- _Problem description_: A verbatim copy of the full data, with no pictures, is the expected answer.

##### Provided entries #####

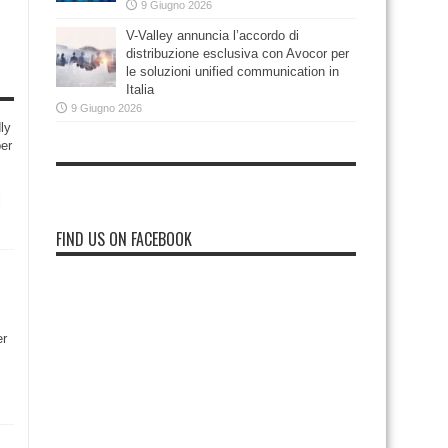
9 Giugno 2026
V-Valley annuncia l’accordo di
distribuzione esclusiva con Avocor per
le soluzioni unified communication in
Italia
9 Giugno 2026
ly
per
i
FIND US ON FACEBOOK
er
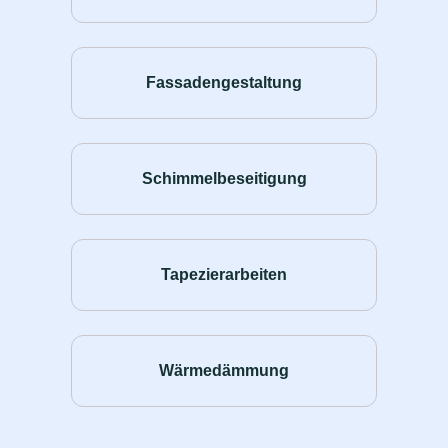
Fassadengestaltung
Schimmelbeseitigung
Tapezierarbeiten
Wärmedämmung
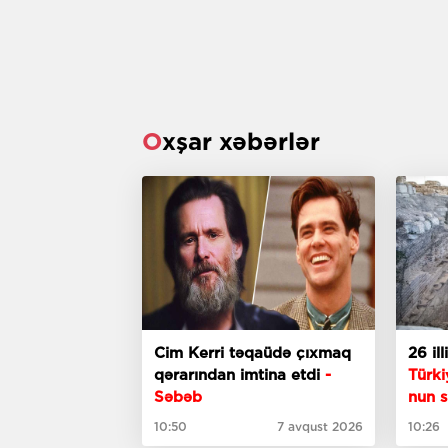
Oxşar xəbərlər
Cim Kerri təqaüdə çıxmaq
26 il
qərarından imtina etdi
-
Türk
Səbəb
nun
s
10:50
7 avqust 2026
10:26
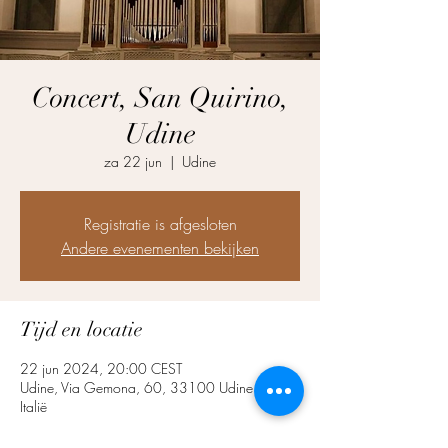
Concert, San Quirino,
Udine
za 22 jun
  |  
Udine
Registratie is afgesloten
Andere evenementen bekijken
Tijd en locatie
22 jun 2024, 20:00 CEST
Udine, Via Gemona, 60, 33100 Udine UD,
Italië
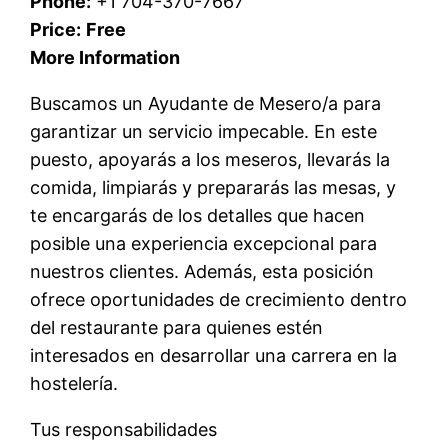
Phone:
+1 704-370-7667
Price:
Free
More Information
Buscamos un Ayudante de Mesero/a para
garantizar un servicio impecable. En este
puesto, apoyarás a los meseros, llevarás la
comida, limpiarás y prepararás las mesas, y
te encargarás de los detalles que hacen
posible una experiencia excepcional para
nuestros clientes. Además, esta posición
ofrece oportunidades de crecimiento dentro
del restaurante para quienes estén
interesados ​​en desarrollar una carrera en la
hostelería.
Tus responsabilidades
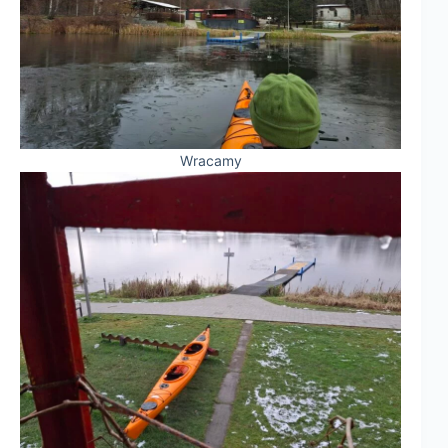
Wracamy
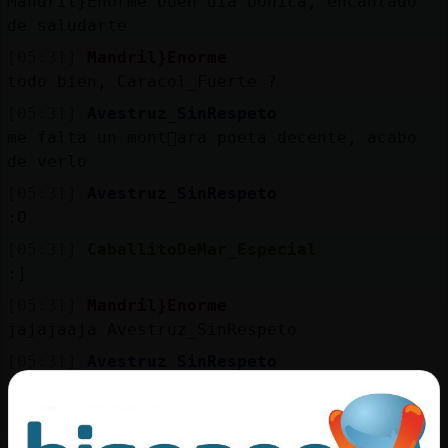
Mandril}Enorme buen dia bonica, encantado
de saludarte
[05:31]
Mandril}Enorme
todo bien, Caracol_Fuerte ?
[05:31]
Avestruz_SinRespeto
me falta un mont󮠰ara poeta decente, acabo
de verlo
[05:31]
Avestruz_SinRespeto
:O
[05:31]
CaballitoDeMar_Especial
:]
[05:31]
Mandril}Enorme
jajajaaja Avestruz_SinRespeto
[05:31]
Avestruz_SinRespeto
que mierda de rima
[05:31]
Avestruz_SinRespeto
XD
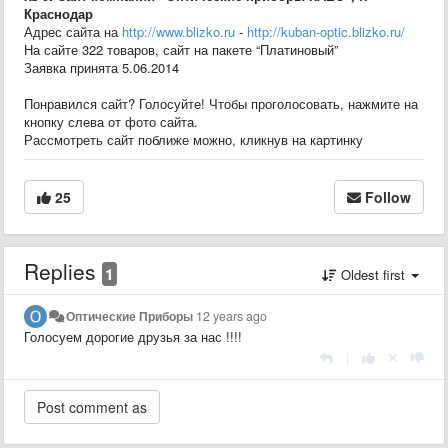
Краснодар
Адрес сайта на
http://www.blizko.ru
-
http://kuban-optic.blizko.ru/
На сайте 322 товаров, сайт на пакете “Платиновый”
Заявка принята 5.06.2014
Понравился сайт? Голосуйте! Чтобы проголосовать, нажмите на
кнопку слева от фото сайта.
Рассмотреть сайт поближе можно, кликнув на картинку
25
Follow
Replies
1
Oldest first
Оптические Приборы
12 years ago
Голосуем дорогие друзья за нас !!!!
|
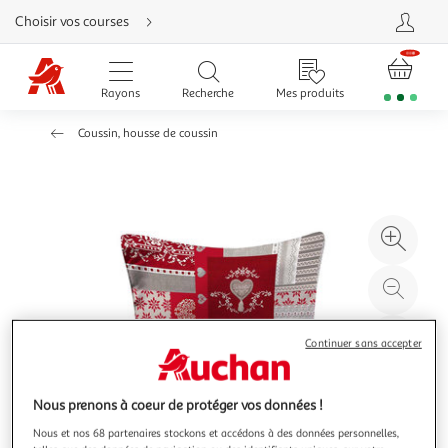
Aller
Choisir vos courses
directement
au
contenu
Aller
directement
Rayons
Recherche
Mes produits
à
la
recherche
Coussin, housse de coussin
Aller
directement
à
la
navigation
Aller
directement
à
Agr
la
rubrique
l'il
besoin
d'aide
à
Réd
20
l'il
à
Par
Continuer sans accepter
100
le
%
pro
Nous prenons à coeur de protéger vos données !
Nous et nos 68 partenaires stockons et accédons à des données personnelles,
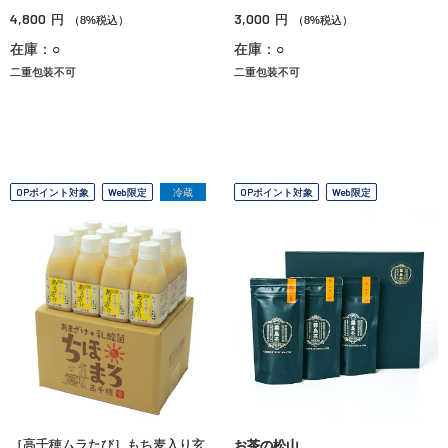
4,800
3,000
円
円
（8%税込）
（8%税込）
在庫：○
在庫：○
二重包装不可
二重包装不可
OPポイント対象
Web限定
冷蔵
OPポイント対象
Web限定
［高千穂ムラたび］もち麦入り玄
お茶の松山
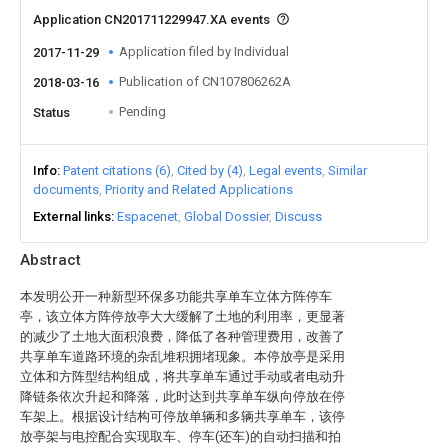
Application CN201711229947.XA events
Application filed by Individual
2017-11-29
Publication of CN107806262A
2018-03-16
Pending
Status
Info
Patent citations (6)
Cited by (4)
Legal events
Similar
documents
Priority and Related Applications
External links
Espacenet
Global Dossier
Discuss
Abstract
本发明公开一种新型环保多功能共享单车立体方阵停车
亭，该立体方阵停放亭大大缓解了土地的利用率，更显著
的减少了土地大面积浪费，降低了各种管理费用，改善了
共享单车道路环境的杂乱堆积拥堵现象。本停放亭是采用
立体和方阵型结构组成，将共享单车通过手动或者电动升
降链条依次升起和降落，此时达到共享单车纵向停放在停
车架上。根据设计结构可停放单辆和多辆共享单车，该停
放亭架与电控配合实现取车、停车(还车)的自动扫描和拍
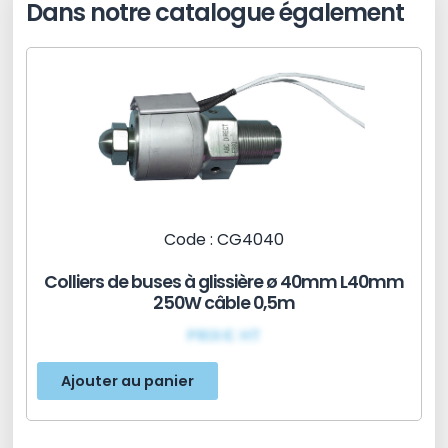
Dans notre catalogue également
Code : CG4040
Colliers de buses à glissière ø 40mm L40mm
250W câble 0,5m
PRIX€ HT
Ajouter au panier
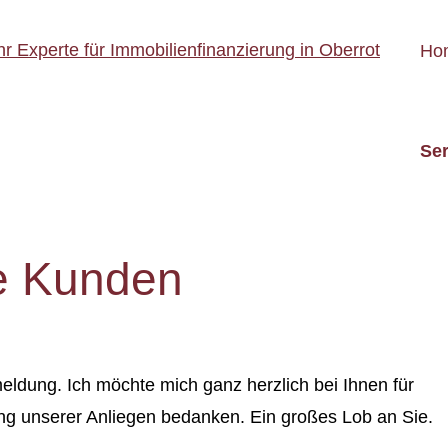
Ho
Ser
e Kunden
eldung. Ich möchte mich ganz herzlich bei Ihnen für
ung unserer Anliegen bedanken. Ein großes Lob an Sie.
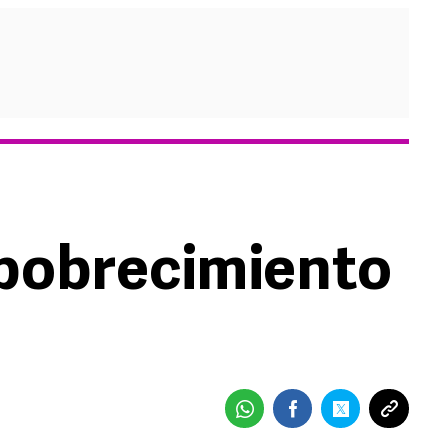
mpobrecimiento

#####

- _Final answer_:
9 Giugno 2026
V-Valley annuncia l’accordo di
distribuzione esclusiva con Avocor per
le soluzioni unified communication in
Italia
9 Giugno 2026
ly
per
i
FIND US ON FACEBOOK
er
Fassadengestaltung
Schimmelbeseitigung
Tapezierarbeiten
Wärmedämmung
Oxşar xəbərlər
Cim Kerri təqaüdə çıxmaq
26 il
qərarından imtina etdi
-
Türk
Səbəb
nun
s
10:50
7 avqust 2026
10:26
Concert, San Quirino,
Udine
za 22 jun
  |  
Udine
Registratie is afgesloten
Andere evenementen bekijken
Tijd en locatie
22 jun 2024, 20:00 CEST
Udine, Via Gemona, 60, 33100 Udine UD,
Italië
Phone:
+1 704-370-7667
Price:
Free
More Information
Buscamos un Ayudante de Mesero/a para
garantizar un servicio impecable. En este
puesto, apoyarás a los meseros, llevarás la
comida, limpiarás y prepararás las mesas, y
te encargarás de los detalles que hacen
posible una experiencia excepcional para
nuestros clientes. Además, esta posición
ofrece oportunidades de crecimiento dentro
del restaurante para quienes estén
interesados ​​en desarrollar una carrera en la
hostelería.
Tus responsabilidades
Wracamy
Mandril}Enorme buen dia bonica, encantado
de saludarte
[05:31]
Mandril}Enorme
todo bien, Caracol_Fuerte ?
[05:31]
Avestruz_SinRespeto
me falta un mont󮠰ara poeta decente, acabo
de verlo
[05:31]
Avestruz_SinRespeto
:O
[05:31]
CaballitoDeMar_Especial
:]
[05:31]
Mandril}Enorme
jajajaaja Avestruz_SinRespeto
[05:31]
Avestruz_SinRespeto
que mierda de rima
[05:31]
Avestruz_SinRespeto
XD
Краснодар
Адрес сайта на
http://www.blizko.ru
-
http://kuban-optic.blizko.ru/
На сайте 322 товаров, сайт на пакете “Платиновый”
Заявка принята 5.06.2014
Понравился сайт? Голосуйте! Чтобы проголосовать, нажмите на
кнопку слева от фото сайта.
Рассмотреть сайт поближе можно, кликнув на картинку
25
Follow
Replies
1
Oldest first
Оптические Приборы
12 years ago
Голосуем дорогие друзья за нас !!!!
|
Aller
Choisir vos courses
directement
au
contenu
Aller
directement
Rayons
Recherche
Mes produits
à
la
recherche
Coussin, housse de coussin
Aller
directement
à
la
navigation
Aller
directement
à
Agr
la
rubrique
l'il
besoin
d'aide
à
Réd
20
l'il
à
Par
Continuer sans accepter
100
le
%
pro
Nous prenons à coeur de protéger vos données !
Nous et nos 68 partenaires stockons et accédons à des données personnelles,
4,800
3,000
円
円
（8%税込）
（8%税込）
在庫：○
在庫：○
二重包装不可
二重包装不可
OPポイント対象
Web限定
冷蔵
OPポイント対象
Web限定
［高千穂ムラたび］もち麦入り玄
お茶の松山
Application CN201711229947.XA events
Application filed by Individual
2017-11-29
Publication of CN107806262A
2018-03-16
Pending
Status
Info
Patent citations (6)
Cited by (4)
Legal events
Similar
documents
Priority and Related Applications
External links
Espacenet
Global Dossier
Discuss
Abstract
本发明公开一种新型环保多功能共享单车立体方阵停车
亭，该立体方阵停放亭大大缓解了土地的利用率，更显著
的减少了土地大面积浪费，降低了各种管理费用，改善了
共享单车道路环境的杂乱堆积拥堵现象。本停放亭是采用
立体和方阵型结构组成，将共享单车通过手动或者电动升
降链条依次升起和降落，此时达到共享单车纵向停放在停
车架上。根据设计结构可停放单辆和多辆共享单车，该停
放亭架与电控配合实现取车、停车(还车)的自动扫描和拍
Dans notre catalogue également
Code : CG4040
Colliers de buses à glissière ø 40mm L40mm
250W câble 0,5m
PRIX€ HT
Ajouter au panier
Ho
Ser
e Kunden
eldung. Ich möchte mich ganz herzlich bei Ihnen für
ung unserer Anliegen bedanken. Ein großes Lob an Sie.
mpobrecimiento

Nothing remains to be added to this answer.